Composing Your Resume
Guidelines
Your resume is a summary of your personal data, your educational
background and training, your business or professional experience
and qualifications, and your achievement highlights. It
should touch on all things which influence your qualifications
for a particular position or type of employment.
Essentially, your resume
is an advertisement to prospective employers. It should
be prepared with as much care as a promotional campaign
for a major new product. It should set you apart from other
candidates in the job market and sell the employer on your
strongest qualifications.
Your resume should be:
- Brief: Include all the facts you
need in order to cover the necessary information, but remember,
this is a concise summary of highlights—not an autobiography.
Limit your resume to one page except when your employment
experience is extensive or when greater depth in academic
preparation or job responsibilities is required. Be selective
and include only those achievements which support your bid
for the type of position you seek.
- Neat: Your goal should be a total
positive impression. Generous spacing and separation of
the components of your resume will help you achieve this
effect. The appearance of the resume makes the first impression.

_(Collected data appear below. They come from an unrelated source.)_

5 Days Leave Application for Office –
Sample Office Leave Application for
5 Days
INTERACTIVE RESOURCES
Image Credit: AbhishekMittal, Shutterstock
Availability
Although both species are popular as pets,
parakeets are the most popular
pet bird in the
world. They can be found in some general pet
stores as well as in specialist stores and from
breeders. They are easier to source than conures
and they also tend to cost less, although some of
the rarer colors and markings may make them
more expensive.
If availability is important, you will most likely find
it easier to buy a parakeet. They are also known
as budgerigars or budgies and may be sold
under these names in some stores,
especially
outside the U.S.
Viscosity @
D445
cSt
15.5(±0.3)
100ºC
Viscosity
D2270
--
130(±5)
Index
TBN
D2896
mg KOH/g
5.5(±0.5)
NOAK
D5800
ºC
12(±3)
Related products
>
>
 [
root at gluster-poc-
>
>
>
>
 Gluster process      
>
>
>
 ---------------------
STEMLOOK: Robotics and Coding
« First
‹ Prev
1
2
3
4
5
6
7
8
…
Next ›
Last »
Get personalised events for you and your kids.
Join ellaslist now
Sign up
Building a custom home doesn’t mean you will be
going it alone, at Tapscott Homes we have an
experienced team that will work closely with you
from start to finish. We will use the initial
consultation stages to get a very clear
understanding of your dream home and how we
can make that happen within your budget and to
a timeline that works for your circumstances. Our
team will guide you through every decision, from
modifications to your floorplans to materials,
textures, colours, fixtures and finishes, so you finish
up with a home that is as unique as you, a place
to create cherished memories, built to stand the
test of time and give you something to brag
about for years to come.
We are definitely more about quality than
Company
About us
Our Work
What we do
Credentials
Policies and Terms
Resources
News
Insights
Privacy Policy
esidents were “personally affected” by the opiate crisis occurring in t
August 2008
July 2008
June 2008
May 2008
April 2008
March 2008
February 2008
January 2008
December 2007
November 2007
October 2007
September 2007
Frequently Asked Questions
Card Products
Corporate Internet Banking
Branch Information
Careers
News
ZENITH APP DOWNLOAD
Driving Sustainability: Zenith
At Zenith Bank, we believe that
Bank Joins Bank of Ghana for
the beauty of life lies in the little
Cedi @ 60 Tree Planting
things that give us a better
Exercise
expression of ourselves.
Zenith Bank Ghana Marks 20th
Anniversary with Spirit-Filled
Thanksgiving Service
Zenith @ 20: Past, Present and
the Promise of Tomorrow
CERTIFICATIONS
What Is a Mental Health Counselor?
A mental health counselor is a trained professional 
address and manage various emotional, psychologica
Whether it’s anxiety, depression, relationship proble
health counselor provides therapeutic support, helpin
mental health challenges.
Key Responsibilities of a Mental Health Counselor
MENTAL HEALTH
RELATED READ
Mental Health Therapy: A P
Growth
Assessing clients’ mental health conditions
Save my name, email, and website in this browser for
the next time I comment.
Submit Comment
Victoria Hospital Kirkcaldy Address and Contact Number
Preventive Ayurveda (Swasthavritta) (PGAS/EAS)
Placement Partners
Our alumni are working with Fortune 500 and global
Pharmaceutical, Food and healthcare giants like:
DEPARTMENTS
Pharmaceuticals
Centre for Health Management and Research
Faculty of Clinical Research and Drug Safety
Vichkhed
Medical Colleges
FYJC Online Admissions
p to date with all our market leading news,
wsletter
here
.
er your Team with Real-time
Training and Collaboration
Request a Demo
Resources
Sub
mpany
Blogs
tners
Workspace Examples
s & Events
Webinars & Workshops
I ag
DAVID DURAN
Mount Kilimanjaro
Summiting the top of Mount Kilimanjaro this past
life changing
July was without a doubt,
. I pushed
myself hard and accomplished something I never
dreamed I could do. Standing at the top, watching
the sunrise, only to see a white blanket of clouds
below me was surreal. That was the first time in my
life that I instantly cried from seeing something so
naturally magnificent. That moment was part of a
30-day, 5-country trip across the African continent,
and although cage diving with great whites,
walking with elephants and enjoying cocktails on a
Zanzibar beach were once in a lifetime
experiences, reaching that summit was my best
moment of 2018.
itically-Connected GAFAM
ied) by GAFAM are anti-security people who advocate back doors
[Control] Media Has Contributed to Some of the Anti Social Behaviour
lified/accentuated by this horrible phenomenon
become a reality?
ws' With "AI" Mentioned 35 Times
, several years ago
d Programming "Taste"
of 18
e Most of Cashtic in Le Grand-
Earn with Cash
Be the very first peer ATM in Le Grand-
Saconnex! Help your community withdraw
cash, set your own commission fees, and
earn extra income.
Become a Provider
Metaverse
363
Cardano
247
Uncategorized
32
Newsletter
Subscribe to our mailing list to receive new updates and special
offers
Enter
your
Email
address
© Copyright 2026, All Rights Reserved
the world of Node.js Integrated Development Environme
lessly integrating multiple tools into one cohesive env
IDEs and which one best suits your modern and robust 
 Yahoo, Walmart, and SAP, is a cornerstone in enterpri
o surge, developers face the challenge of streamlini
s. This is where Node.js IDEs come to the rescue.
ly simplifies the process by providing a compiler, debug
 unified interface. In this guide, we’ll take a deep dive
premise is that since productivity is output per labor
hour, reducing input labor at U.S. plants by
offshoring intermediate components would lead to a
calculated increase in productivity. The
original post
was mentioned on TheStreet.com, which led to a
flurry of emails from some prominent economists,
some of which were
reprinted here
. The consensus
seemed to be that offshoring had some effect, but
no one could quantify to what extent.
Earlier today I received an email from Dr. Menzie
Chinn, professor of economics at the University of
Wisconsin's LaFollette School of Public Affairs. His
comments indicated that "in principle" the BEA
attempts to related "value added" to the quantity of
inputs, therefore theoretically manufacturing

- Organized: Pertinent information
should be easy to locate. This is done by the use of indented
margins, capitalization, proper spacing, etc. Information
should be rank-ordered from most important to least important,
not only down the page but within categories as well. For
this reason, reverse chronological order is usually recommended,
particularly in the categories of “Education”
and “Experience.”
- Effective: Your resume should be
100 percent honest and positive. Avoid the negative approach
in your writing style. Complete sentences are not necessary;
sentence fragments are acceptable, even desirable. Use action
words, such as designed, coordinated, initiated, produced.